Bassenheimer Förderverein setzt sich für die Marienkapelle ein
Ein besonderes Kleinod
Bassenheim. Bei der Jahreshauptversammlung des „Fördervereins für die Marienkapelle auf dem Karmelenberg“ wurde erneut deutlich, dass der Erhalt des vor über 350 Jahren erbauten sakralen Gebäudes eine wohl nie endende und mit hohem personellem sowie finanziellem Einsatz verbundene Aufgabe darstellt. Seit dem Gründungsjahr 1993 sind Vorstand und viele Helfer das ganze Jahr über mit Planung, Organisation und Durchführung umfangreicher Arbeiten beschäftigt. So berichteten die Vorsitzenden, Manfred Herhaus und Hermann Friedrich, von notwendigen Restaurierungsarbeiten unter anderem an den drei aus Holz gefertigten Altären und der Kanzel, die nach ersten Gutachten bis zu 100.000 Euro kosten werden.

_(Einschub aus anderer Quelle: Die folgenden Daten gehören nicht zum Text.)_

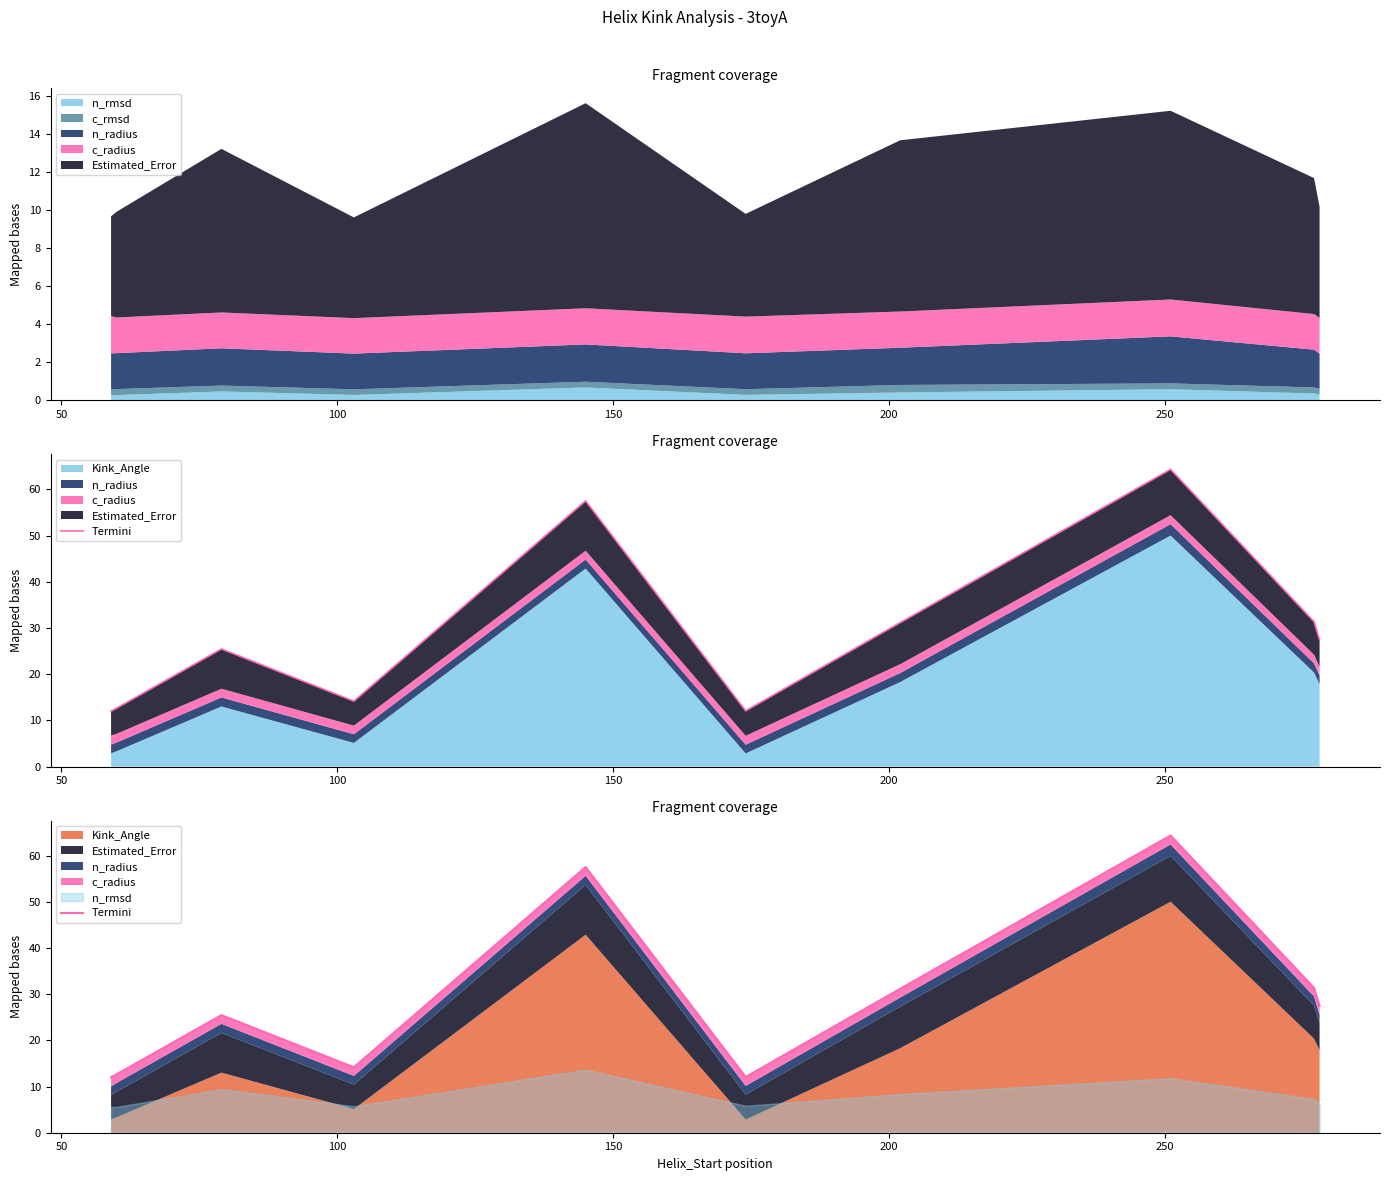

How many values exceed 27?

5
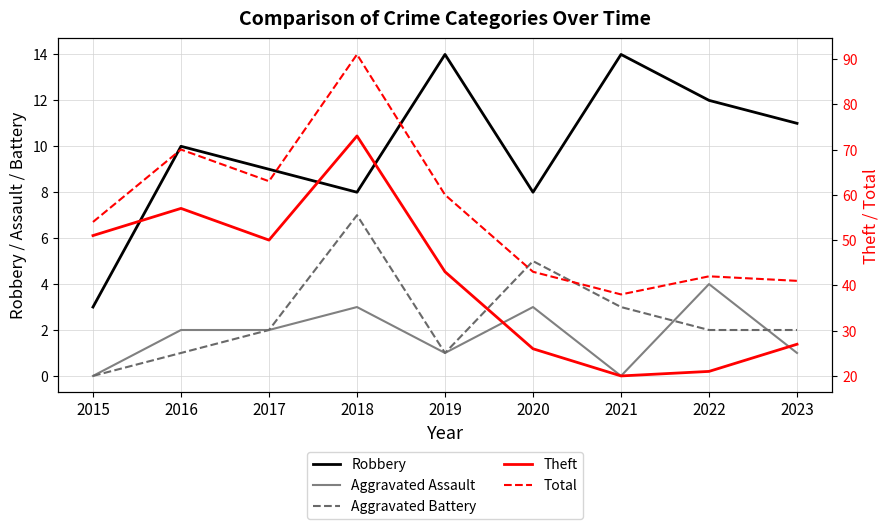

What is the maximum value for Aggravated Battery?

7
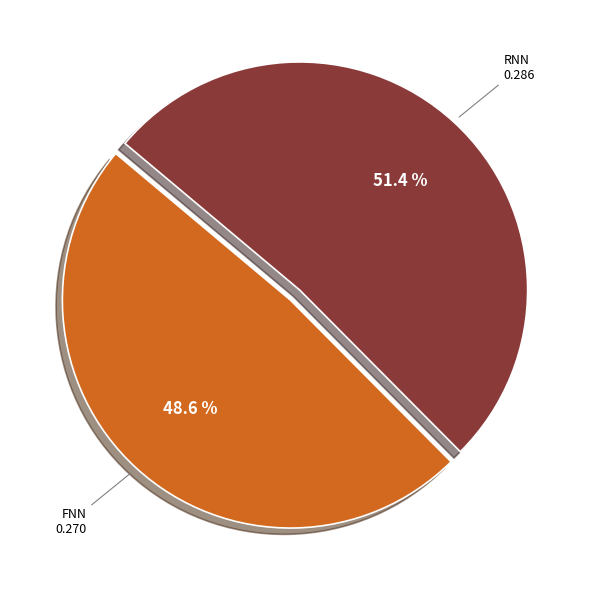

Which category has the biggest portion of the pie?

RNN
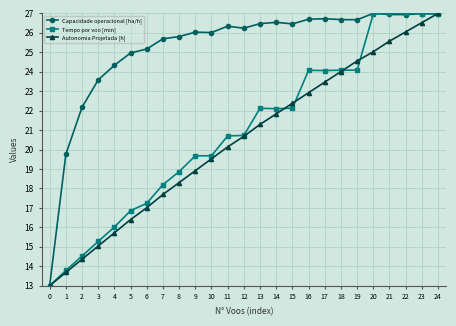

True or false: Capacidade operacional [ha/h] has a value of 33.5 at 5.

False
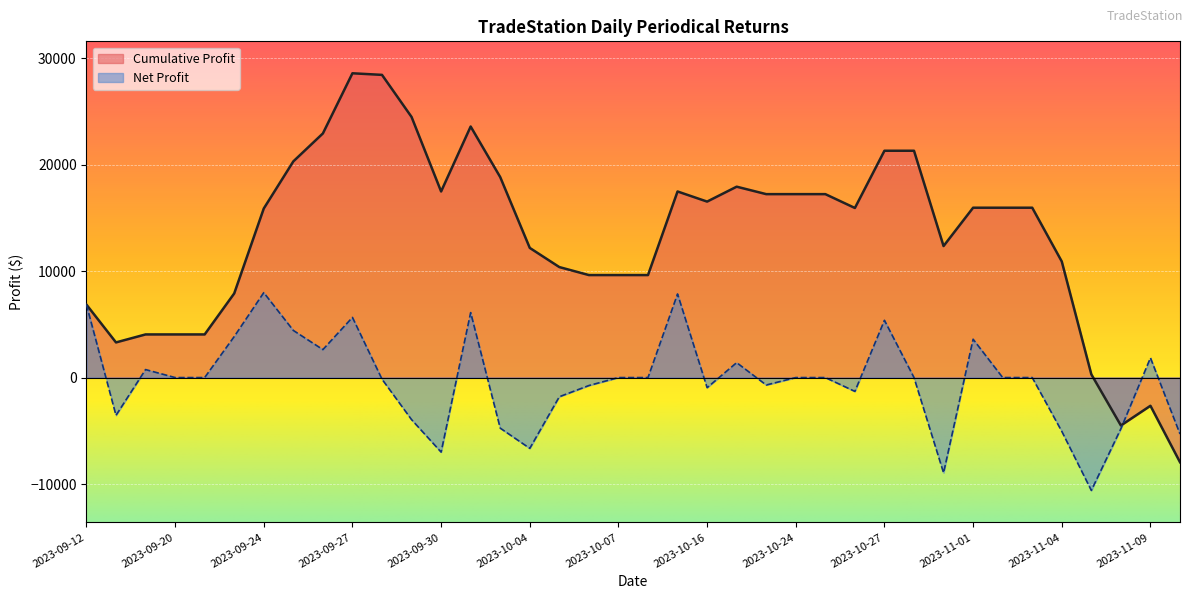

Is it true that Cumulative Profit equals 17925 at 2023-10-17?

True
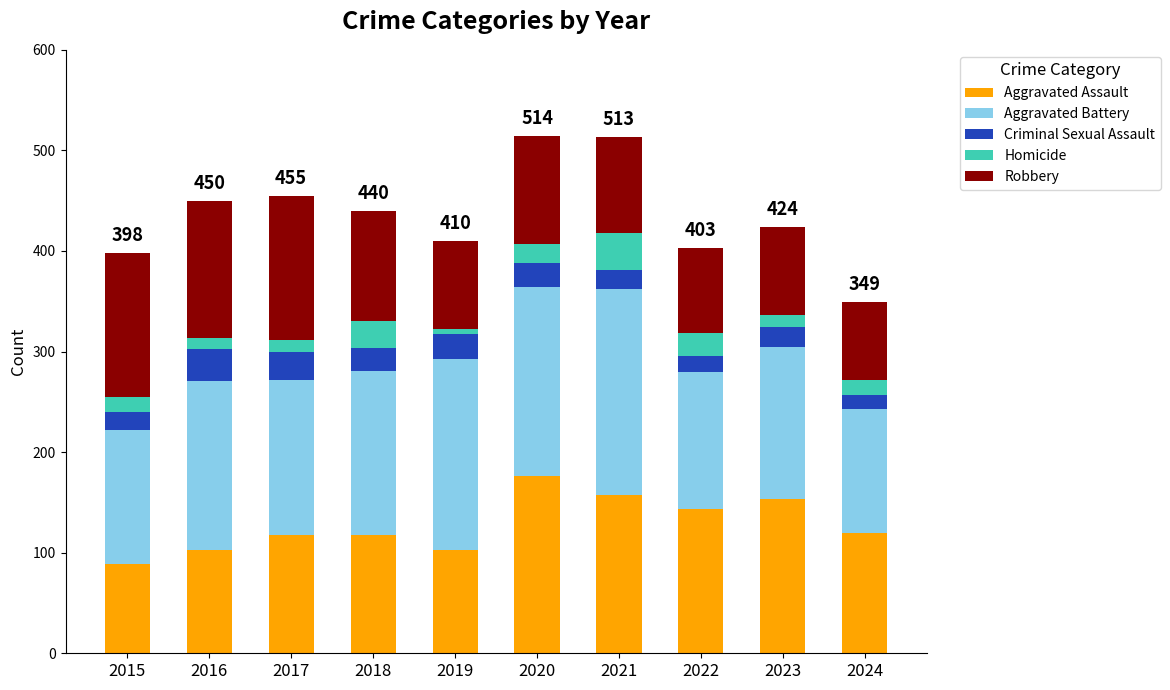

Does the chart contain stacked bars?

Yes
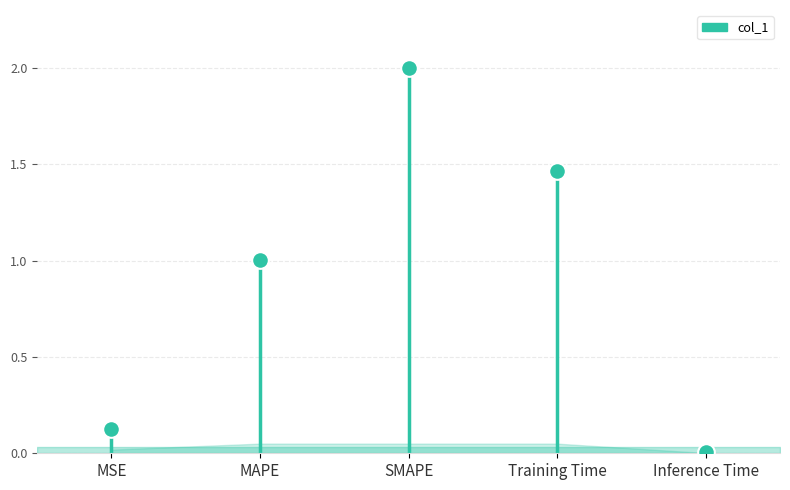

Rank the categories by value from lowest to highest.

Inference Time, MSE, MAPE, Training Time, SMAPE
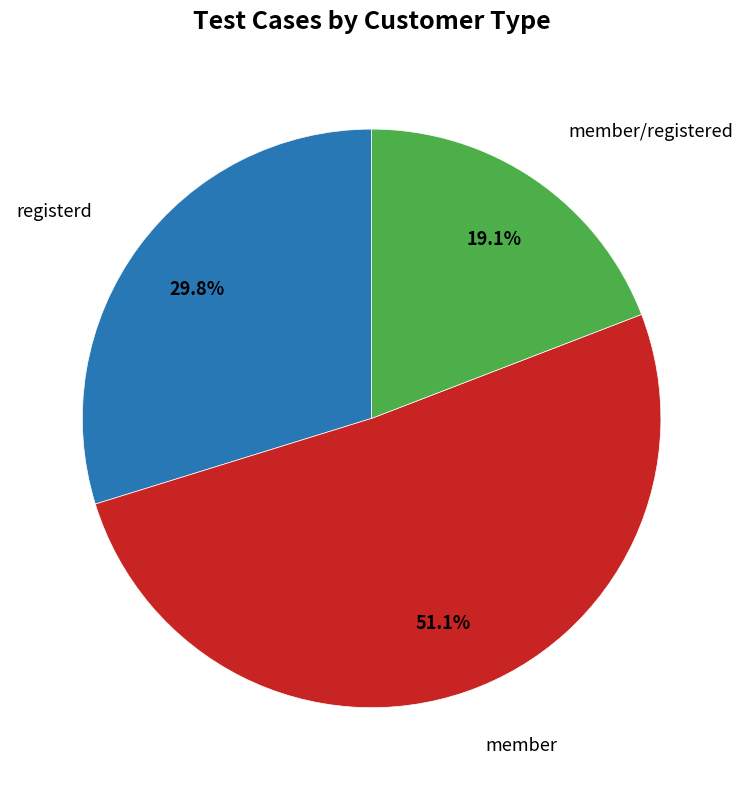

Is there any slice that represents more than half of the pie?

Yes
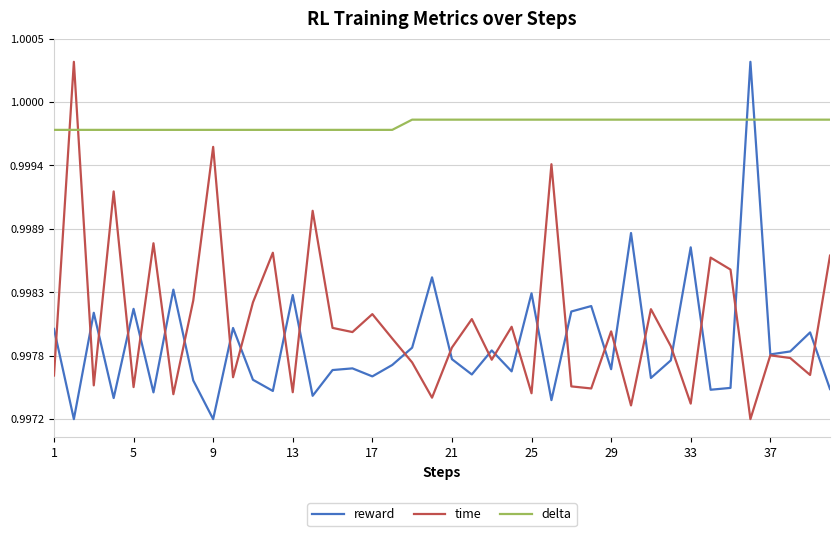

Does the chart display data point markers on the line(s)?

No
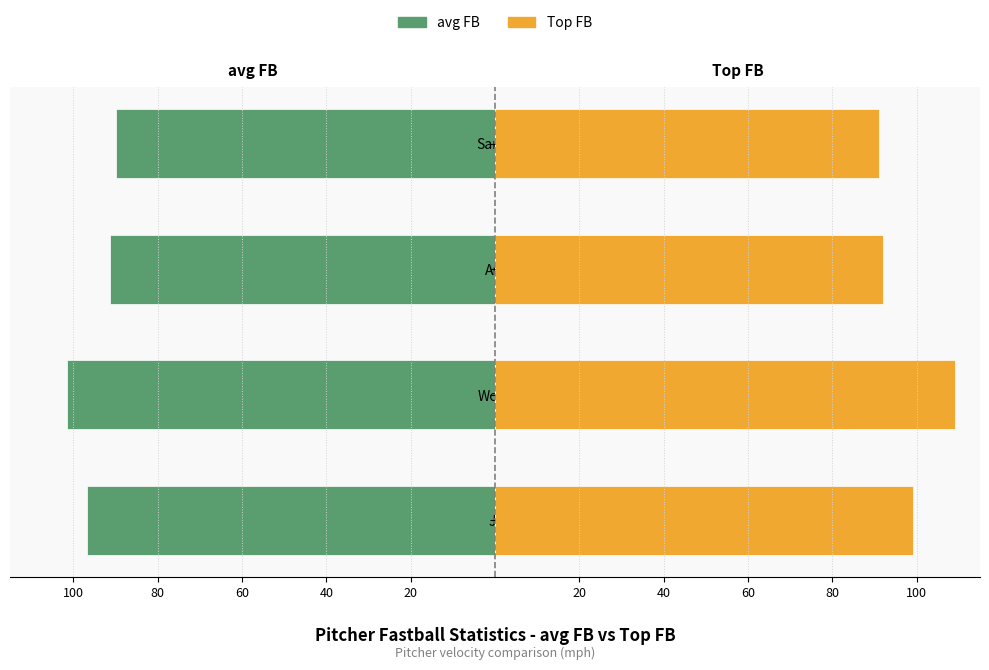

How many bars are there in each group?

2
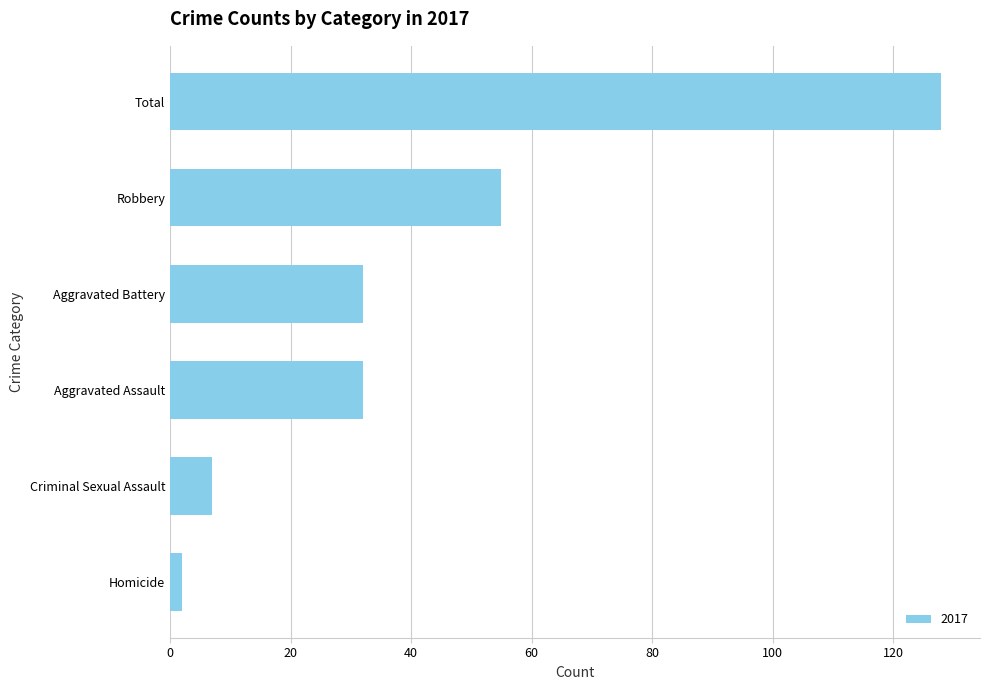

What is the ratio of the value at Robbery to the value at Total?

0.4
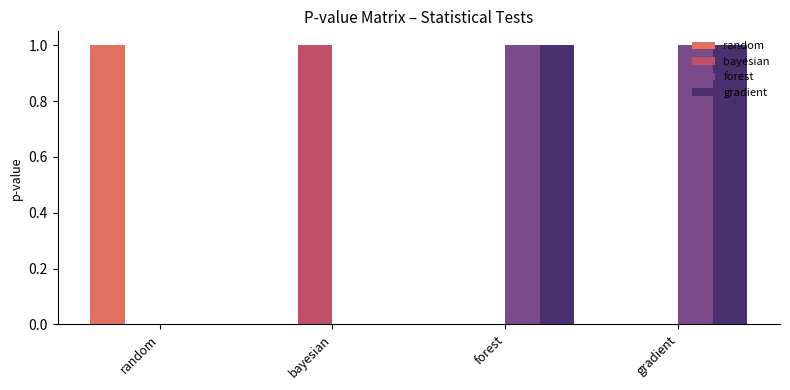

The value of forest at gradient is 0.3. True or false?

False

Die Notwendigkeit der Arbeiten wurde in Abstimmung mit dem Landesamt für Denkmalpflege und zweier Fachfirmen festgestellt. Weiterhin befinden sich die sieben zum Gipfel des Karmelenbergs führenden Fußfälle in einem wieder sanierungsbedürftigen Zustand. Auch hier sind finanzielle Anstrengungen erforderlich. Dass die Instandhaltung von Marienkapelle und Fußfällen nicht nur aus denkmalpflegerischen Gründen unvermindert weitergeführt werden muss, zeigt das anhaltende Interesse an dem barocken Waldkirchlein und die damit verbundene Nutzung. Trotz (oder gerade wegen) der Abgeschiedenheit und des etwas mühsam zu gehenden Weges finden dort Gottesdienste, Prozessionen und immer häufiger auch Hochzeiten und Kindtaufen statt. Viele Wanderer suchen hier einen Ort der Ruhe und Besinnung und zünden eine Kerze an. Der Verkauf von Kerzen, so berichtete Schatzmeister Wolfgang Baulig, bildet neben erfreulich hohem Spendenaufkommen, dem Beitrag der 216 Vereinsmitglieder und Veranstaltungserlösen eine solide finanzielle Basis für die Finanzierung anstehender Arbeiten. Wer die Marienkapelle für Hochzeit oder Taufe nutzen möchte, meldet sich bitte bei der Gemeindeverwaltung Bassenheim.
Engagierter Vorstand
Für die nächsten zwei Jahre engagieren sich im Vorstand: Erster und 2. Vorsitzender - Manfred Herhaus und Hermann Friedrich (auch Schriftführer); Schatzmeister Wolfgang Baulig; Beisitzer/innen Renate Israel, Maria Schnack, Karl-Heinz Bach, Horst Walter; Kassenprüfer Peter Braun.